----- Texte à lire
Sciences
poltiques
Chine:
mauvais passage ou annonce de difficultés durables
?
Jean-Paul Baquiast - 17/04/2012
On
considère généralement, en Europe,
que la Chine est l'un des super-Etats auxquels nous
sommes confrontés et dont nous devrions nous
inspirer. Certes, la Chine n'est pas organisée
à l'européenne, avec des élections
démocratiques, une séparation des pouvoirs
et beaucoup de libertés d'expression. Mais elle
dispose, pense-t-on, d'un gouvernement central fort,
capable de définir des objectifs stratégiques
à long terme et d'organiser la convergence des
différentes politiques économiques. Tout
ceci manque évidemment à l'Europe. Les
événements de ces dernières semaines
peuvent conduire à nuancer ce tableau.
Des
failles à la tête de l'Etat
On
savait déjà que la "croissance"
effrénée de la Chine accumulait des risques
pour l'avenir : pollution, destruction de l'environnement,
inégalités sociales, corruption au niveau
des provinces. Aujourd'hui, c'est à la tête
de l'Etat que des failles apparaissent. Beaucoup d'hommes
politiques, en Chine comme à l'étranger,
le soupçonnaient, mais l'opinion n'en avaient
pas connaissance. Dorénavant, le silence n'est
plus de mise. C'est avec la démission forcée
imposée par le Politburo à l'un de ses
membres emblématiques, Bo Xilai, que tout a commencé.
----------
• **À faire**
Poursuivez le texte sur la Chine à partir de sa dernière phrase. Les lignes ci-dessous viennent d'une autre source que le texte.
----- Jeu de données
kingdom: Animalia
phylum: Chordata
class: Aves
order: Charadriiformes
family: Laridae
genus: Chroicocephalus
----------
----- Jeu de données
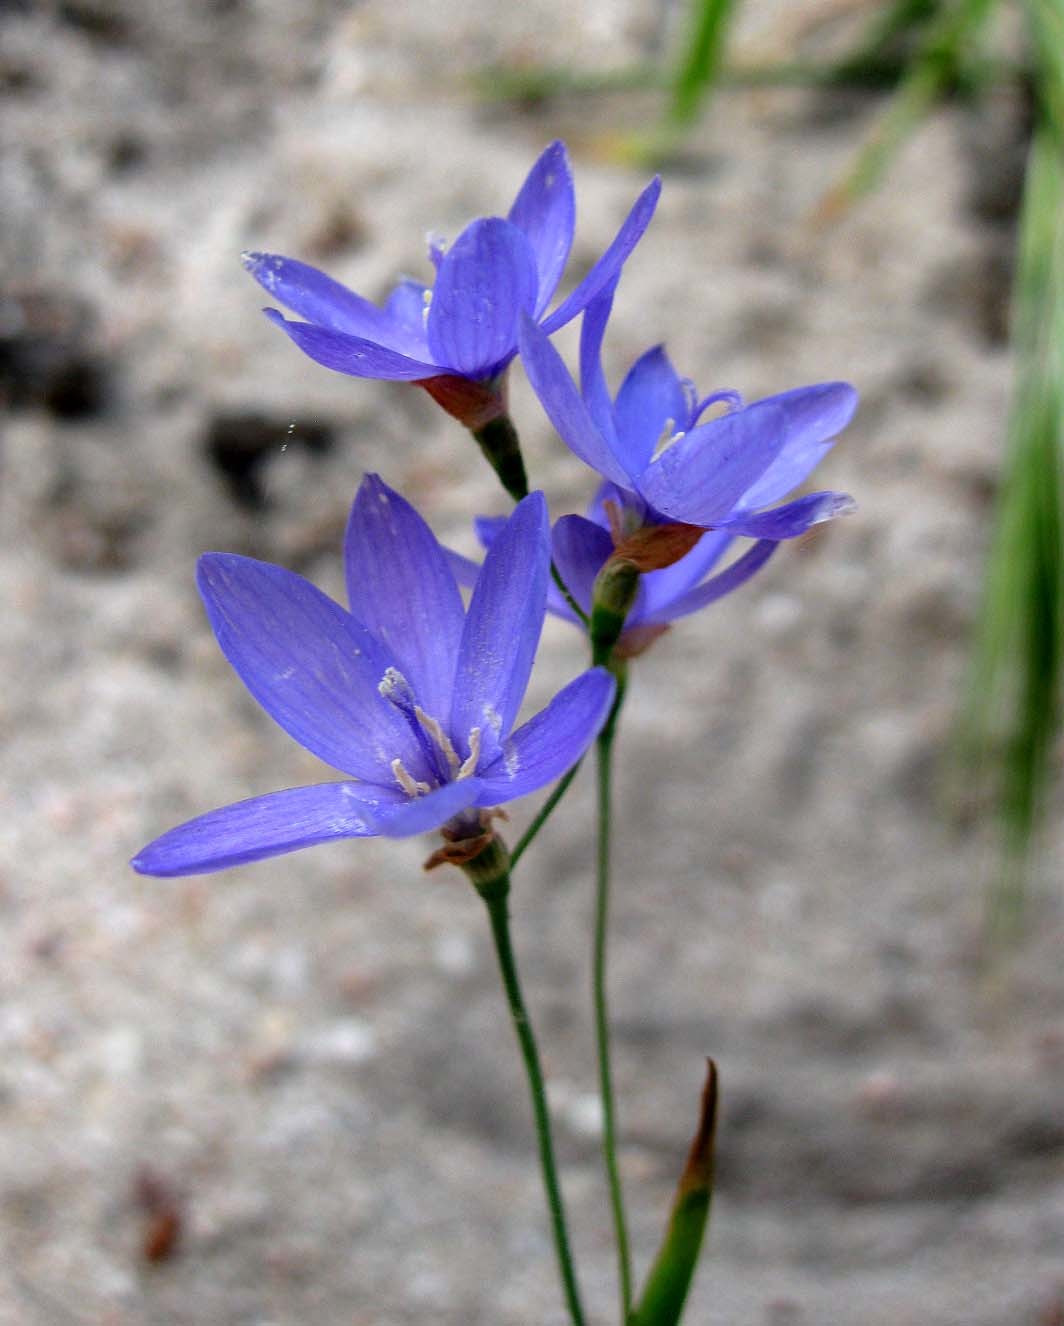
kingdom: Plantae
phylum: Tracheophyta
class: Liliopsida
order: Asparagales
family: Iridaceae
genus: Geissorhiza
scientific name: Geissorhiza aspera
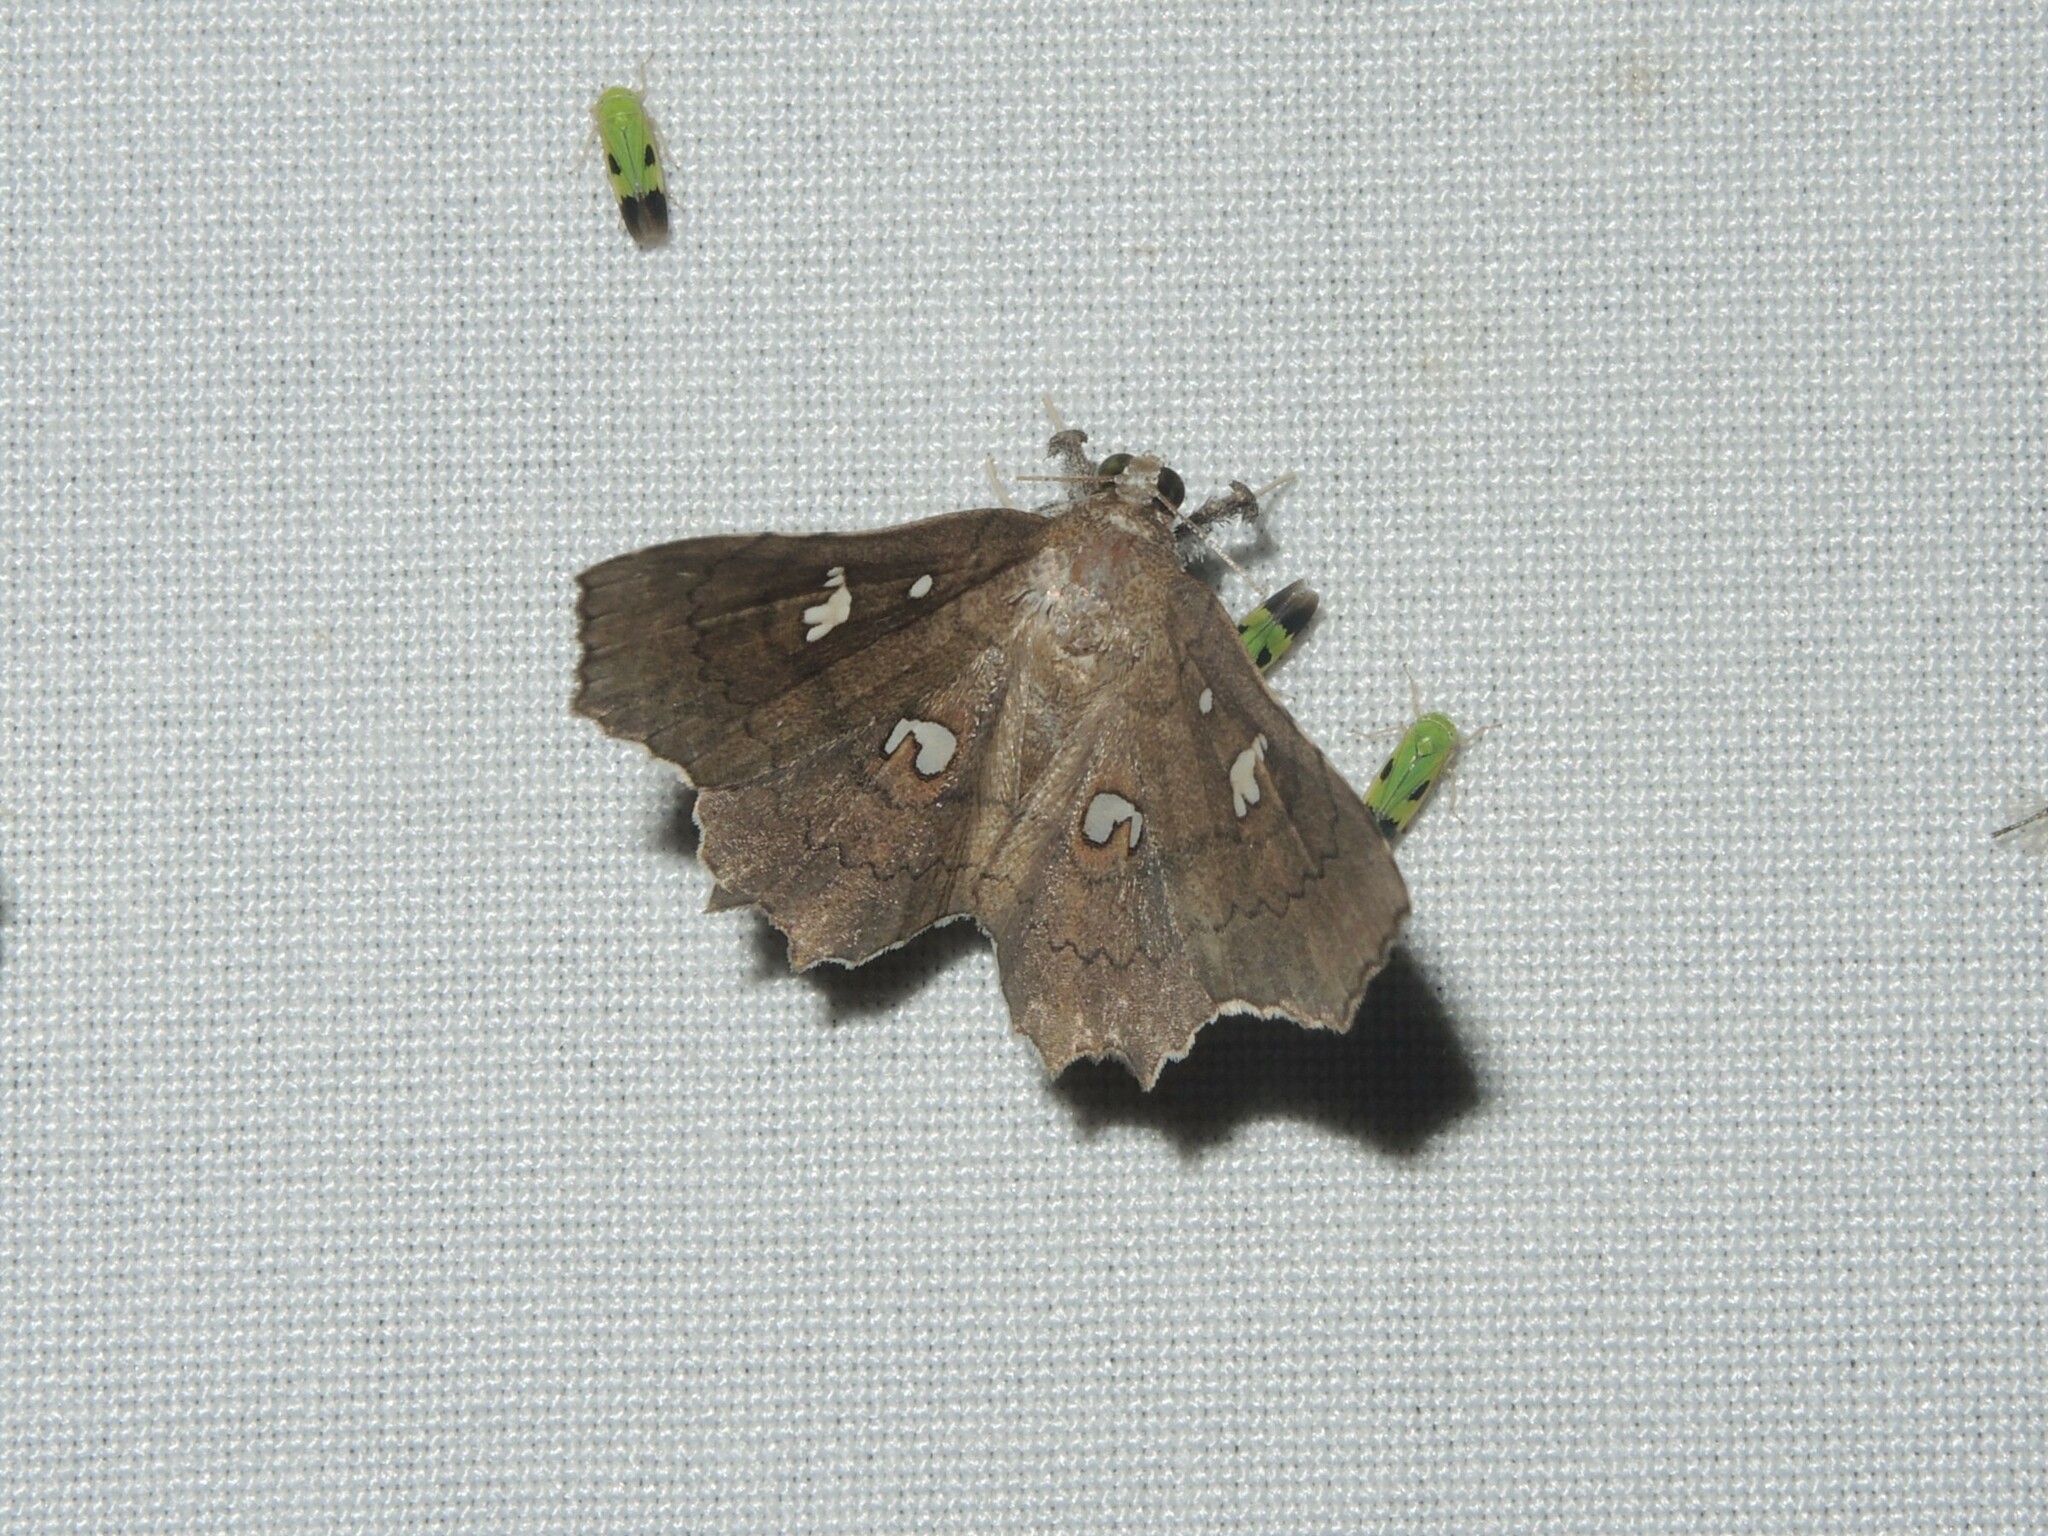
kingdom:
----------
• **Réponse**
Celui-ci, qui était maire de la ville en pleine
expansion de Chongqing, personnage jeune, brillant,
favori des médias occidentaux, s'est vu reprocher
par ses pairs du Bureau politique des pratiques de corruption.
Il en a été chassé en mars.
Dans
le même temps, sa femme Gu Kailai était
suspectée d'avoir trempé, pour des raisons
d'intérêts, dans le meurtre de l'homme
d'affaires britanniques Neil Heywood. Une investigation
est en cours. Un épisode digne d'un roman d'espionnage
s'était produit dans l'intervalle. Le bras droit
de Bo, un certain Wang Lijun s'est, apparemment pris
de panique, réfugié au consulat américain
en y apportant certains documents. Depuis il est retourné
en Chine et l'on semble sans nouvelles de lui.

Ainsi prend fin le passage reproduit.